I've been a Microsoft developer for a lot of years now.  As such, I'm intrinsically motivated to want to see them succeed.  For that reason, it's painful to see what's become of the Microsoft juggernaut.  Office hasn't given us a meaningful improvement since somewhere around Office '97.  Windows fared a little better, probably due in no small part to the dismal showing of Vista, which made Windows 7 look like a breath of fresh air.  Despite this, I still think Microsoft fields the best set of developer tools, top to bottom, of anyone, and I'd love to keep developing solutions with them.

Microsoft Office Mobile on Windows Phone
Microsoft Office Mobile on Windows Phone (Photo credit: Wikipedia)

As a fan of Microsoft, then, I'd love to see Windows 8 take off -- on the desktop, tablets, phones -- everywhere, but it's not, and I don't have to look to far to understand why.  I recently upgraded three machines at home from Windows 7 to Windows 8, and I have to admit that the tablet features appear to have been duct-taped onto Windows 8 with little regard to optimizing the experience for either type of client.  I can only imagine what the phone experience is like.  I'm still finding myself at a loss for where various bits and pieces have wandered off to.  Thank God for search, or I very well might have downgraded by now.

Worst of all, there are signs that Win 8's problems are a bit more widespread than my own personal adoption headaches.  Well-known developer evangelist Rocky Lhotka wrote a post this week addressing licensing headaches that could very well keep enterprise customers from adopting WinRT for internal applications, and MVP John Petersen wrote about the continued lack of applications for Windows 8.  Are these problems affecting Microsoft's bottom line?  It may be too early to call, but reports indicate that Microsoft is cutting prices on Windows and Office, and that's not a good sign.

As far back as I can remember, Microsoft has been king of the "platform".  They've always understood that there's a synergistic relationship between OS, applications, developer tools, and users.  It's possible to be successful successful in one or two of these areas, but if you're able to leverage success in one area to grow in another, the leverage is tough to beat.  It's too late for Microsoft to win mobile by meeting Apple or Android in a heads-up battle.  Same goes for tablets.  If Microsoft hopes to be relevant again (let alone dominant), they need a holistic solution that blows open a market that Apple and Google don't already own.

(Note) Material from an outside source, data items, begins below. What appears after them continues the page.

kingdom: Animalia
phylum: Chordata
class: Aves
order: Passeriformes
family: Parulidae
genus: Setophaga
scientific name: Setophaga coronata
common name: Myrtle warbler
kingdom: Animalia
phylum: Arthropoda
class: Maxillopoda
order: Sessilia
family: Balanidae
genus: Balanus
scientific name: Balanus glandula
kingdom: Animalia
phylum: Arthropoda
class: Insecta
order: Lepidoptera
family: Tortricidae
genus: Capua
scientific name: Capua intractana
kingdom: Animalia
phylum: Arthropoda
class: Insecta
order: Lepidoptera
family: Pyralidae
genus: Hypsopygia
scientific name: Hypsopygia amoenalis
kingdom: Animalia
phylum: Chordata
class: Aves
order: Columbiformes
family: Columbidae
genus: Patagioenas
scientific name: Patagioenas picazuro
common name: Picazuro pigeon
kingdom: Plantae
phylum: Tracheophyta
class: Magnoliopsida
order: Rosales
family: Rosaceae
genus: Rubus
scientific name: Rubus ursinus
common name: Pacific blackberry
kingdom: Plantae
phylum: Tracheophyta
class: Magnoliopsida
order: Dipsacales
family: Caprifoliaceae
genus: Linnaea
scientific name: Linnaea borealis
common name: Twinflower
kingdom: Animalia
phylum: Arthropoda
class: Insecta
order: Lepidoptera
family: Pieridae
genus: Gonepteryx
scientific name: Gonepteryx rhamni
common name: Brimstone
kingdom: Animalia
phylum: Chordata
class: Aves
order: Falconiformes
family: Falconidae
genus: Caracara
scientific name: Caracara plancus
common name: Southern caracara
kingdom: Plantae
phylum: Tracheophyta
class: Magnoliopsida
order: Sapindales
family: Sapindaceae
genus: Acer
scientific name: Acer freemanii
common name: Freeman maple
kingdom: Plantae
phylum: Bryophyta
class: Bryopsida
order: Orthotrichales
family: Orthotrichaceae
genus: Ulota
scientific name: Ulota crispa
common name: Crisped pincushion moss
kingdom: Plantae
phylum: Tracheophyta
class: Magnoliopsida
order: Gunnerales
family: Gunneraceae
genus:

So, what's left?  Unfortunately, there's very little obvious green field left, but the one real hunk of market where Microsoft actually holds the high ground is entertainment -- namely, Xbox.  Sadly, Microsoft has been running Xbox like its own little company since Day 1, so although it works really well with Windows, there's so much more synergy to be had in home computing and entertainment if Microsoft would merely re-assemble pieces and parts they already own into a platform that would actually add value in the home.